Saturday, August 22, 2009

What is Money Market?

Money market consists of all those institutions which raise short term funds. The short term borrowers consist of businessmen, whole-sellers, investors and firms. Thus money market is a market of short term transactions and the activities of this market comprise of discounting houses, commercial banks and central bank. Short run money market is concerned with the running and existing business. It is so because that the small firms borrow for short term loans to run their business. The short term funds are obtained from organised money market and unorganised money market. The organised money market consists of commercial banks while the unorganised money market consist of money lenders, Artihiyas, relatives and friends. In short run the funds are raised against financial documents, bills of exchange and short term securities. The commercial banks not only discount the bills of exchange, but also advance loans against mortgages. Thus the money market consist of govt. commercial banks, money lenders, brokers, businessmen firms etc. In money market the resources are raised from the whole economy and then are channelized into different sectors of the economy.
INSTRUMENTS OF MONEY MARKET
The main short term debt instruments traded in the money market are as follows.
(i) Treasury Bills: The treasury bills are the short term debt instruments issued by the central bank of a country. They are always issued on discount basis and the period of maturity ranges from 3 months to 12 months. The government of a country pays a set amount at the maturity of the bill and have no interest payment.
The state Bank of Pakistan has been actively engaged in the market oriented monetary policies it is pursuing open market operations in order to manage government debt and the reserve money. Since 1998 the State Bank of Pakistan has introduced market treasury bills of 3, 6 and 12 months maturity.
Treasury bills are the most liquid of all the money market instruments. They are also the safest among all of them as there is no possibility of default in them. The federal Govt: is always able to meet its debt obligations.

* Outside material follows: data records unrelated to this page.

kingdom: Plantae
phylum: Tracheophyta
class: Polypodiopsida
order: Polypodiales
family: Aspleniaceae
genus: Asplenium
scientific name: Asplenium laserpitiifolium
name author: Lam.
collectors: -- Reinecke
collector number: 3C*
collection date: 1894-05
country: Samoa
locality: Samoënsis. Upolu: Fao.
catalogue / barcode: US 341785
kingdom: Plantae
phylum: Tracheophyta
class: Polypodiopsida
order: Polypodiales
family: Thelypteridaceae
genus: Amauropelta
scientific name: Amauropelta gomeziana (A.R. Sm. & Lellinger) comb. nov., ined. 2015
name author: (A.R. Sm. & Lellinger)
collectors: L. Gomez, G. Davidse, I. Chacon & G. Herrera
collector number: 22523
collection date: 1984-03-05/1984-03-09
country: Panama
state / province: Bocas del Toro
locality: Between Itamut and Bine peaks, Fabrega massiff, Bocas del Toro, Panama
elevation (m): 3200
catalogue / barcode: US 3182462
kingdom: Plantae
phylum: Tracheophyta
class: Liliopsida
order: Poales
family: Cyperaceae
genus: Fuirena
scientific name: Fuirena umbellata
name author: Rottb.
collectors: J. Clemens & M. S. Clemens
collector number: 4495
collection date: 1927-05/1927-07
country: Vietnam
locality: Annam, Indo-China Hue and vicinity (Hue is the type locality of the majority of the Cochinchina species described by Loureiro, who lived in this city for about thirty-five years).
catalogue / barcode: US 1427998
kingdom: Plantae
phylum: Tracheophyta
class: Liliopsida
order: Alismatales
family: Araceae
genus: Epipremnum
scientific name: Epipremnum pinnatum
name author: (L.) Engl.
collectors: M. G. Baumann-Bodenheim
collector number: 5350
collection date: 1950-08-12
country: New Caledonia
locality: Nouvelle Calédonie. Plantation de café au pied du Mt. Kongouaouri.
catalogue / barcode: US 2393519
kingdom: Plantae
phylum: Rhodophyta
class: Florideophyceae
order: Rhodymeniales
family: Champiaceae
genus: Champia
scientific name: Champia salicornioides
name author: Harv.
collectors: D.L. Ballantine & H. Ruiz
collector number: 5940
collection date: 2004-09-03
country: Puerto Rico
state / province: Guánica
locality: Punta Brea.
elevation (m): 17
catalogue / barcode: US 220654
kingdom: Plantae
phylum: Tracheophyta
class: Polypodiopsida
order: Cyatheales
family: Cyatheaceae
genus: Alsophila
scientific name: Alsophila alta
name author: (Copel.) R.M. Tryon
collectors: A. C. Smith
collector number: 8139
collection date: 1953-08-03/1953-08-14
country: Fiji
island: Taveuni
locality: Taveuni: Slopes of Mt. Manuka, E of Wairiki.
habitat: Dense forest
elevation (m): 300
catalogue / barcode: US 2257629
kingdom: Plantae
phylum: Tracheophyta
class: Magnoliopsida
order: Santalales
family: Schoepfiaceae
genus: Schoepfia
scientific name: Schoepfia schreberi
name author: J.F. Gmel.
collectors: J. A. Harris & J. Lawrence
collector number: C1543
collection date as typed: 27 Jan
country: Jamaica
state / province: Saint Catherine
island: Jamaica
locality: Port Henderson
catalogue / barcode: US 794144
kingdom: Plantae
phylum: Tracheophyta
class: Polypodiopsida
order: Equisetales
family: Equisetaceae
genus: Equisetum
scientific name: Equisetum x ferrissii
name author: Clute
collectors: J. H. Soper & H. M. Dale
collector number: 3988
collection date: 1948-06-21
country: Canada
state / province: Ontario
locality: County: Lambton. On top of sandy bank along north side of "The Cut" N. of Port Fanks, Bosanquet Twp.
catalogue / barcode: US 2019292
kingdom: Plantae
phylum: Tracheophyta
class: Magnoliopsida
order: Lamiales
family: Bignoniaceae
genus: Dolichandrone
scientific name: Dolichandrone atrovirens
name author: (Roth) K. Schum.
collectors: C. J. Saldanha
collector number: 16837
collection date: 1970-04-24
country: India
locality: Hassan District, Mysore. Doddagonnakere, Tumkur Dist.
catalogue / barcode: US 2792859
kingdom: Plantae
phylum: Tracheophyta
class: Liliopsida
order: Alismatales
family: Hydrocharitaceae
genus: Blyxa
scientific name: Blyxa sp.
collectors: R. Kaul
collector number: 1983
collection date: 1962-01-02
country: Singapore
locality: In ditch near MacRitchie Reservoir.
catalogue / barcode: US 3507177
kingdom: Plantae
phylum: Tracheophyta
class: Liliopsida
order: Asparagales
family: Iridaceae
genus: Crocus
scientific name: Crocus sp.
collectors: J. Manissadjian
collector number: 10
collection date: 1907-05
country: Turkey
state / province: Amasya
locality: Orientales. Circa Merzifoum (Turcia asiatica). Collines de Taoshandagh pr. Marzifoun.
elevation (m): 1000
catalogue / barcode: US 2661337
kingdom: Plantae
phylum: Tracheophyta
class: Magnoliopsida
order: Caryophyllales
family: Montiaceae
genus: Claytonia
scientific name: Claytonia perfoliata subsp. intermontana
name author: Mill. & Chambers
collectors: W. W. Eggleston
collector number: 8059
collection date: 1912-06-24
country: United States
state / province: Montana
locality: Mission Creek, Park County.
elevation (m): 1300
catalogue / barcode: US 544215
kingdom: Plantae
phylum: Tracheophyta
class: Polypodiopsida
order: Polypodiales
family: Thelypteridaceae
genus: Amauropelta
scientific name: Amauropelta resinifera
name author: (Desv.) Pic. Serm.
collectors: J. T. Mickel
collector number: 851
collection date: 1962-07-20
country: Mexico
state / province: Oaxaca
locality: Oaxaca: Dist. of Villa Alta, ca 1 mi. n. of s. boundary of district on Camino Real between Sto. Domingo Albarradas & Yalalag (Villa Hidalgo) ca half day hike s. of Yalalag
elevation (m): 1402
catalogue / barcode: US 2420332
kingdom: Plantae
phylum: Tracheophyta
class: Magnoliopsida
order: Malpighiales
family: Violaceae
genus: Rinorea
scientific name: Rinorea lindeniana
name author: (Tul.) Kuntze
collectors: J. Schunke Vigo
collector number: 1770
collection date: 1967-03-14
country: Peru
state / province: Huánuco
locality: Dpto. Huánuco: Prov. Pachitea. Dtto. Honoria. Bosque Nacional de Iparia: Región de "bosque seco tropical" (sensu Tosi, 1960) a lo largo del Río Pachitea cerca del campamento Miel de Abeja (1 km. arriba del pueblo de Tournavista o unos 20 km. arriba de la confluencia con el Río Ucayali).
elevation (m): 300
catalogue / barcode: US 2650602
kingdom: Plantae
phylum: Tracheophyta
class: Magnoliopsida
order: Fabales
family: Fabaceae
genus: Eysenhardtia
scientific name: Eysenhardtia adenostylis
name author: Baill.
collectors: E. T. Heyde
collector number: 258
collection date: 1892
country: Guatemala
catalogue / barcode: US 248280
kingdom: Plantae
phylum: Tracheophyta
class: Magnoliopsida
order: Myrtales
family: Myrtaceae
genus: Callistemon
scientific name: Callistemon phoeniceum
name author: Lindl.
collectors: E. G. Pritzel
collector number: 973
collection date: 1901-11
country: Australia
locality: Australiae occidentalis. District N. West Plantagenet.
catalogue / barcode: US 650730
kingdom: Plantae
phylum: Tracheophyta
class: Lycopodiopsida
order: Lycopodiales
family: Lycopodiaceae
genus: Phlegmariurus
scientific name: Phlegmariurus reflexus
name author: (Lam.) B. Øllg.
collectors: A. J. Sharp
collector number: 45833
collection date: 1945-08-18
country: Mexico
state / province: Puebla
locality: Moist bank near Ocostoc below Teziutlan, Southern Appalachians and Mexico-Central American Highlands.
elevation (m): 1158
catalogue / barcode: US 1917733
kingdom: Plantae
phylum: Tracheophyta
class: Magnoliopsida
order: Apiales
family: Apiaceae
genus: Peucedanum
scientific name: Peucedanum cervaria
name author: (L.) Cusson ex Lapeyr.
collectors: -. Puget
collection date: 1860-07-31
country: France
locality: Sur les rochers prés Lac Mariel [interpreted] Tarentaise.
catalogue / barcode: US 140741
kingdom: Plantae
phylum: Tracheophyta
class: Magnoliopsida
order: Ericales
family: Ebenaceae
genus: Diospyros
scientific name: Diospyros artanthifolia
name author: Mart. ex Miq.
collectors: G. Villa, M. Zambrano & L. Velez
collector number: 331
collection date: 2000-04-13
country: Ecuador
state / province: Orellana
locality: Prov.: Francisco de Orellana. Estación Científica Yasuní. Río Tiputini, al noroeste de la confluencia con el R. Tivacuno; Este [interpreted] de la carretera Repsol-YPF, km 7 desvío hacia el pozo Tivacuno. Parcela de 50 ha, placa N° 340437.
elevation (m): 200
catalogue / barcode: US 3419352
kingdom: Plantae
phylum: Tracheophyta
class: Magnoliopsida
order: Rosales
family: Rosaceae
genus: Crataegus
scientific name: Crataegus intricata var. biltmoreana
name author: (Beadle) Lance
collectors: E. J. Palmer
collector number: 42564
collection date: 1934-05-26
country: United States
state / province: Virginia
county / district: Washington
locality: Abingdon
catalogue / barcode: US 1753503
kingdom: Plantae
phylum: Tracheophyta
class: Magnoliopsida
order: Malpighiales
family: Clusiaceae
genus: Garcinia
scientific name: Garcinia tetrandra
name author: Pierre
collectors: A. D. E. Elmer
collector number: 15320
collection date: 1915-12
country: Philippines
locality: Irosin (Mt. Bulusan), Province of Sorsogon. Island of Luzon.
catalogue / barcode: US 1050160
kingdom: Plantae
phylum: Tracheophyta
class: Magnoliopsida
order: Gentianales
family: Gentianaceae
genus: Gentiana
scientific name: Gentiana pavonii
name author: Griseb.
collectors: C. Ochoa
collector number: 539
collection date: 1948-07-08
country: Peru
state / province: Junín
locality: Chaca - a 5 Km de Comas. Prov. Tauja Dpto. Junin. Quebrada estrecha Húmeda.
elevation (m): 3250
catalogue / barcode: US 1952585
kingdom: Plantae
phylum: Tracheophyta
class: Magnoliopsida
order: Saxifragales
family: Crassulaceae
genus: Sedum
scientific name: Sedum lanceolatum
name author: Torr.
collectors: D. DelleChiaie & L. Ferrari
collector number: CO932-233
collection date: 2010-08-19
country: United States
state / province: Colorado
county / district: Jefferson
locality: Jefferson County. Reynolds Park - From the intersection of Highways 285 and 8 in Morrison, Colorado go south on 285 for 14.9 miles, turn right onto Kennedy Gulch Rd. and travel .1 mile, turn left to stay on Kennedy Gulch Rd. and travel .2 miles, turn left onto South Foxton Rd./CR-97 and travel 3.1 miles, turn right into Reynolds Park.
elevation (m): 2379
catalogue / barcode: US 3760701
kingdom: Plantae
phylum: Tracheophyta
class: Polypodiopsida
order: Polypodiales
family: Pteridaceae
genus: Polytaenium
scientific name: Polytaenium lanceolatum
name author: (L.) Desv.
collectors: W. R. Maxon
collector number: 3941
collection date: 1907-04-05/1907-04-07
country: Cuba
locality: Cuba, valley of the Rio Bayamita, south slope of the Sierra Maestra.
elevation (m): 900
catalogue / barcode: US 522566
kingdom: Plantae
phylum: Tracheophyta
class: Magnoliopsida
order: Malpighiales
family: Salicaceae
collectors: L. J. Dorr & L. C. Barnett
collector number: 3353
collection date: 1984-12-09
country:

(ii) Bill of Exchange: Bill of exchange is another important short term debt instrument. The commercial banks advance loans by discounting bills of exchange of their client. These loans are granted to meet the working capital requirements of the firms.
(iii) Call Loans: Call loans are loans which are granted for a very short period not exceeding 15 days in any case. Bill brokers and dealers in the stock exchange generally borrow money at call from the commercial banks. The borrowers have to repay the money immediately whenever the banks call these loans back. No collateral securities are needed against these loans.
Some times the lenders and borrowers of call loans are commercial banks only. The banks with surplus funds lend to the banks with credit funds for a day and are renewable on day to day basis.
(iv) Banker’s Acceptance: A banker’s acceptance is a draft issued by a firm upon a bank and accepted by it. The bank here is required to pay to the order of a specific party or to the bearer a specific sum of money at some future date. Banker ’s acceptances are used mostly in financing the commercial transactions both drafts can be sold or discounted in the money market named acceptance market.
(v) Repurchase Agreement (Repos): Repos re short term loans which usually mature within less than two weeks. Here the treasury bills serve as security for the loans. Repos are important source of bank funds.